All lines with the word "center" are to be found and copied from the listing.

Collected data:
● ● ● ● ●

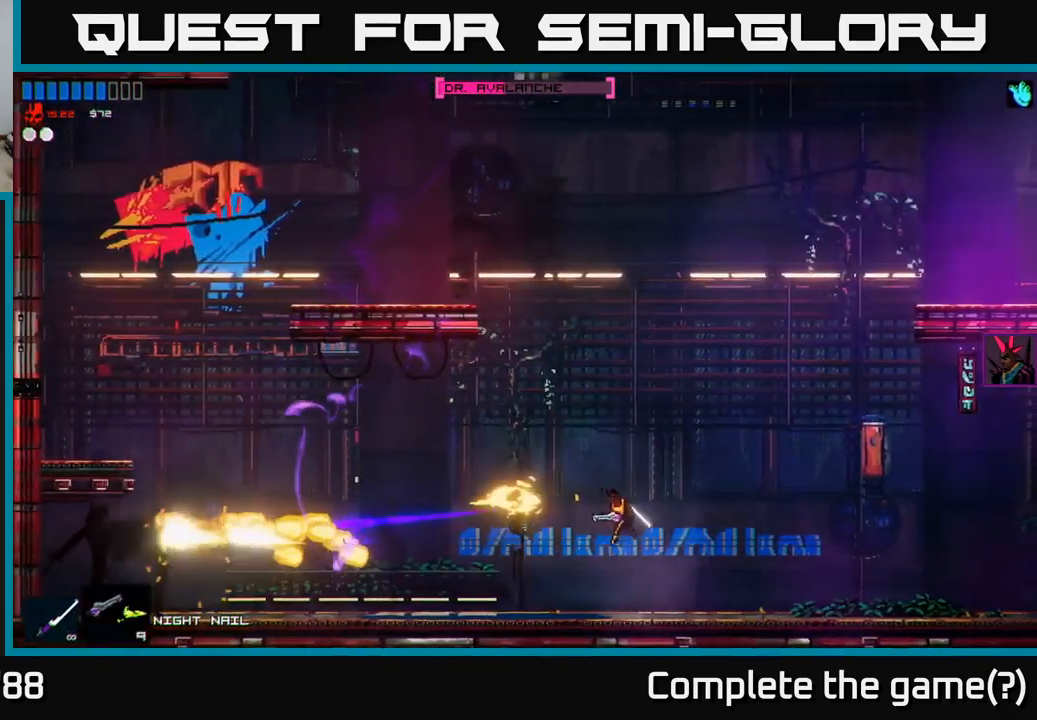
{"buttons": ["A"], "left_stick": "center", "right_stick": "up-left", "events": [[284, "right_stick", "up-left"], [434, "A", "down"], [434, "left_stick", "center"]]}
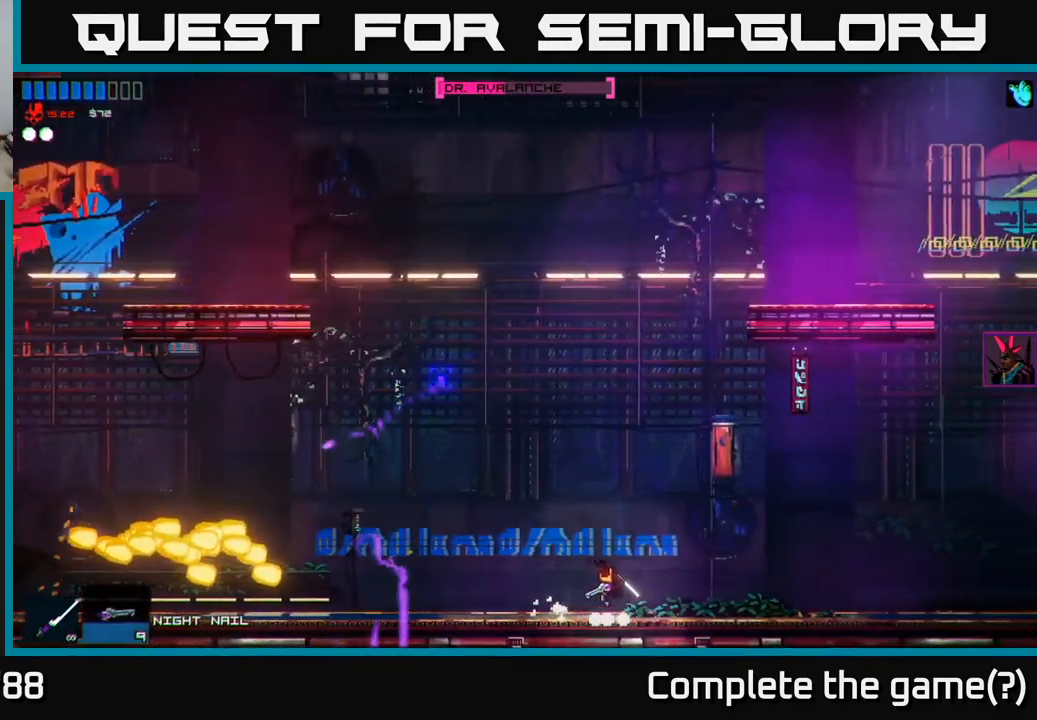
{"buttons": [], "left_stick": "center", "right_stick": "up-left", "events": [[250, "A", "up"]]}
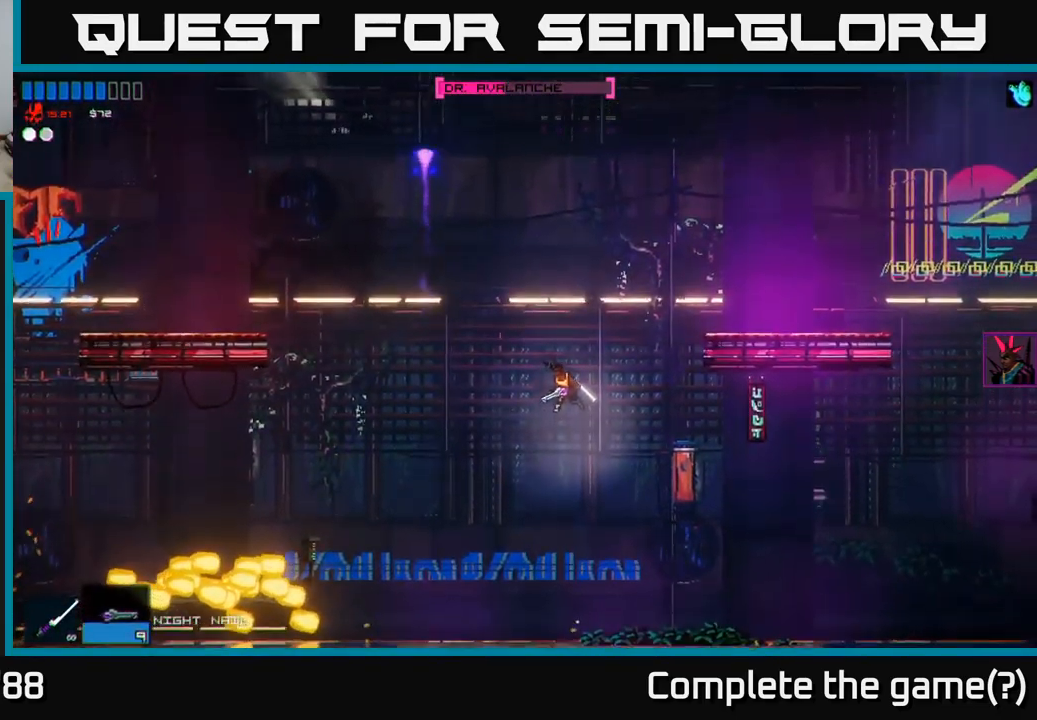
{"buttons": [], "left_stick": "right", "right_stick": "up-right", "events": [[17, "left_stick", "right"], [467, "right_stick", "up-right"]]}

● ● ● ● ●

Completed exercise:
{"buttons": ["A"], "left_stick": "center", "right_stick": "up-left", "events": [[284, "right_stick", "up-left"], [434, "A", "down"], [434, "left_stick", "center"]]}
{"buttons": [], "left_stick": "center", "right_stick": "up-left", "events": [[250, "A", "up"]]}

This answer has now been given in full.